С Марией произошла престранная вещь: впервые в жизни на нее смотрели не как на женщину, а как просто на человека. Именно человеку Тату дал приют и работу; человеку — предложил ходить на занятия в партизанской школе… Обезьяньи чары не действовали на Че Гевару. Бабушка Фатин говорила когда-то, что предмет не действует на тех, чье сердце занято. Сердце Че Гевары оказалось занято — но не другой женщиной, а революцией. Мария была потрясена. Она снова и снова обдумывала все, что говорил команданте, снова и снова вызывала в памяти его лицо… Она влюбилась — неодолимо, тихо и безнадежно.
Мария со страхом обнаружила, что ей больше не хочется быть просто женой хорошего мужа. Она вдруг поняла, как ей нравится учиться; как это удивительно и хорошо, когда у тебя есть дело. Мария была слишком женщиной, чтобы захотеть воевать — даже ради революции, возлюбленной Че.

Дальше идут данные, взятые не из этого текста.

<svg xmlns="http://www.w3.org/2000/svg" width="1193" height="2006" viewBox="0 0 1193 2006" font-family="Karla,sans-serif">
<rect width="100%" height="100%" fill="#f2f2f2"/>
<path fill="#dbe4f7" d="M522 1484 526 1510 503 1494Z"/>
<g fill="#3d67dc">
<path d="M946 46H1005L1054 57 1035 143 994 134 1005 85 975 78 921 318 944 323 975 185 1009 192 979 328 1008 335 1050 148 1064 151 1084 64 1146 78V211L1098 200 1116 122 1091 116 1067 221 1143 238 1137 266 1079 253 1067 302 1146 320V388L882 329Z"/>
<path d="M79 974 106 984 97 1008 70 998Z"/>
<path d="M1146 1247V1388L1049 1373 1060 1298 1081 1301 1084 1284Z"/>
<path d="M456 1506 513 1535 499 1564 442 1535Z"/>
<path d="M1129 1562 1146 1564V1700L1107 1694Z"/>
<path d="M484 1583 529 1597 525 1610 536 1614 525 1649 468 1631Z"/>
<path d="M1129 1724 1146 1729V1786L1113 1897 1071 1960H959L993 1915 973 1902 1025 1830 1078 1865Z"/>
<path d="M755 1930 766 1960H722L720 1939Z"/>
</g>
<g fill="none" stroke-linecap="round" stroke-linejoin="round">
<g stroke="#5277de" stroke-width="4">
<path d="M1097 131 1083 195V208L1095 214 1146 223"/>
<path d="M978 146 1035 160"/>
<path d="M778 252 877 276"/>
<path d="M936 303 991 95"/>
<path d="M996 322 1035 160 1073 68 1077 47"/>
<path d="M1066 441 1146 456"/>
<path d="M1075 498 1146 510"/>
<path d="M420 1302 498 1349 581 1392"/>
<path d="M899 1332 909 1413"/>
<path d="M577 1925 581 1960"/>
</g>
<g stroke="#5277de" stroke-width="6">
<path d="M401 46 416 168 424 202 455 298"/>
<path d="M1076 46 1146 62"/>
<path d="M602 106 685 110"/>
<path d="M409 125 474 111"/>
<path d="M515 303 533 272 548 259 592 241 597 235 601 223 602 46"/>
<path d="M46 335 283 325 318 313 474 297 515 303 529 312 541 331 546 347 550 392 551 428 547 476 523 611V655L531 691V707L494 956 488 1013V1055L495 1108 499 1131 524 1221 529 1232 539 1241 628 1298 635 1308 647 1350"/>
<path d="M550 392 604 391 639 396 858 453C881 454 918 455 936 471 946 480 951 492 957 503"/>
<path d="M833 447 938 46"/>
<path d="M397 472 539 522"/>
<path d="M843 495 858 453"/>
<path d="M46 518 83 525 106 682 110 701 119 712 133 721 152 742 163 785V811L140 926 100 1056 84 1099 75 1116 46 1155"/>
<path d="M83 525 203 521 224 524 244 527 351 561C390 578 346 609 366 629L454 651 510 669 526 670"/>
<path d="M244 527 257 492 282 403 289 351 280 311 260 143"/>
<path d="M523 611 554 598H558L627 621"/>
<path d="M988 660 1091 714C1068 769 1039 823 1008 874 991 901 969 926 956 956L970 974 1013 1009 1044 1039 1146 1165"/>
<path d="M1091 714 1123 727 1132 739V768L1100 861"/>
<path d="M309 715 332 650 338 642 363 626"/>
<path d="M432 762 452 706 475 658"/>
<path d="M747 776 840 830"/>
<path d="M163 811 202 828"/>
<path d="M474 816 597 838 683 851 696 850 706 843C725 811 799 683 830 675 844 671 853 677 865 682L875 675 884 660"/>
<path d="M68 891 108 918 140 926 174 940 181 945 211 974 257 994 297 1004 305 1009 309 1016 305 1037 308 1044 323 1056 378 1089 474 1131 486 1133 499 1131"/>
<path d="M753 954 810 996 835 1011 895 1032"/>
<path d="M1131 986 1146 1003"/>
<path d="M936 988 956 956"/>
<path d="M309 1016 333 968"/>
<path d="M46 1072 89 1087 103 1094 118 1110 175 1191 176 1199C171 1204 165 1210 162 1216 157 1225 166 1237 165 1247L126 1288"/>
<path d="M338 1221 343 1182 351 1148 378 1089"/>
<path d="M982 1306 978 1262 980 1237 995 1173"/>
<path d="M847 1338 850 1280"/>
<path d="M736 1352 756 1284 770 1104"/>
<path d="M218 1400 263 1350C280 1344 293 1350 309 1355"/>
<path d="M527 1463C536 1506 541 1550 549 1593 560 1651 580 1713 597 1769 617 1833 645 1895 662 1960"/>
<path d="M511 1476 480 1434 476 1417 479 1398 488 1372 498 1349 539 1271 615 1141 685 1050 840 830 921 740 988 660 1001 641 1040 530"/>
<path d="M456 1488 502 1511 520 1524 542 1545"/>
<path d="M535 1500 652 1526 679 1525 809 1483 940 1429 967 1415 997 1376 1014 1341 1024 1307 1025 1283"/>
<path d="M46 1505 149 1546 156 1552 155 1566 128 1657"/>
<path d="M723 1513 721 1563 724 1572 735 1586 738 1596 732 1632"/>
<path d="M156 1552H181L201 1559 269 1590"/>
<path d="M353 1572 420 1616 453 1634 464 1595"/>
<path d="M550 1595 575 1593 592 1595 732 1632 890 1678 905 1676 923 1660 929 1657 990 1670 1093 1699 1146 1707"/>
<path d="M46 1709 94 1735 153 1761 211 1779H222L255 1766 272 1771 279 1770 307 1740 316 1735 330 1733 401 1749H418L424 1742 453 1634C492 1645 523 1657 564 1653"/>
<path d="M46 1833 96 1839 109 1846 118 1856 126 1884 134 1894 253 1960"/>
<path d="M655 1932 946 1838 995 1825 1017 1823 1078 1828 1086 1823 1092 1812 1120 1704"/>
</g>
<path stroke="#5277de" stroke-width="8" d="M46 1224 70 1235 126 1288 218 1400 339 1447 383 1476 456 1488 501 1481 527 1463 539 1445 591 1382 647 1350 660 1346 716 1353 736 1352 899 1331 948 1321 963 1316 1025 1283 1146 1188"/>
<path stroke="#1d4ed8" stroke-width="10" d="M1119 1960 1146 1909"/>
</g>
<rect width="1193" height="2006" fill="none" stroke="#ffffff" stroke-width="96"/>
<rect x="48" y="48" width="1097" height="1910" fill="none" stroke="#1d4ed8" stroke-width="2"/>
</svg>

Но Тату не только воевал — он еще и лечил. Мария захотела стать врачом.
И вот тут ей очень даже могла помочь Обезьянка.
На секунду пальцы Марии остановились, шорох падающих в миску орехов прервался. Девушка оглянулась через плечо — из-под кухонного навеса виднелось несколько палаток, и в одной из них горел свет. Мария ехидно улыбнулась и продолжила лущить арахис. Товарищ Цветков уже не спал. Скоро выберется из палатки, приглаживая руками свои удивительные рыжеватые волосы, — а кожа у него белая, как молоко, и покрыта светло-коричневыми круглыми пятнышками, будто усеяна просом. Противно, но что поделаешь… Товарищ Цветков придет под навес, нальет себе воды и скажет: «Ну, как дела у моей прекрасной колдуньи?»
Вот уж на кого Обезьянка подействовала как удар!
Стоило Марии слегка сосредоточиться — и товарищ Цветков будто сошел с ума. Была б его воля — целыми днями вертелся бы на кухне… Он говорил ей странные, глупые, завораживающие слова. «Ты плачешь? — со смехом спрашивал он, когда у Марии было плохое настроение. — Послушай! Далеко-далеко, на озере Чад, изысканный бродит жираф». «Но в мире есть иные области, луной мучительно томимы», — говорил он, когда Мария жаловалась на вечную полутьму. И любимые свои стихи, частенько поминая какого-то Самиздата, повторял к месту и не к месту — Марии, партизанам, ящикам с патронами, гербарию: «Как темно… этот лес бесконечен… Не увидеть нам солнца уже никогда… Пьер, дневник у тебя? На груди под рубашкой?.. Лучше жизнь потерять нам, чем этот дневник!» Дневник у товарища Цветкова был, пухлый, потрепанный, и русский его очень берег — держал, правда, не под рубашкой, а в нагрудном кармане.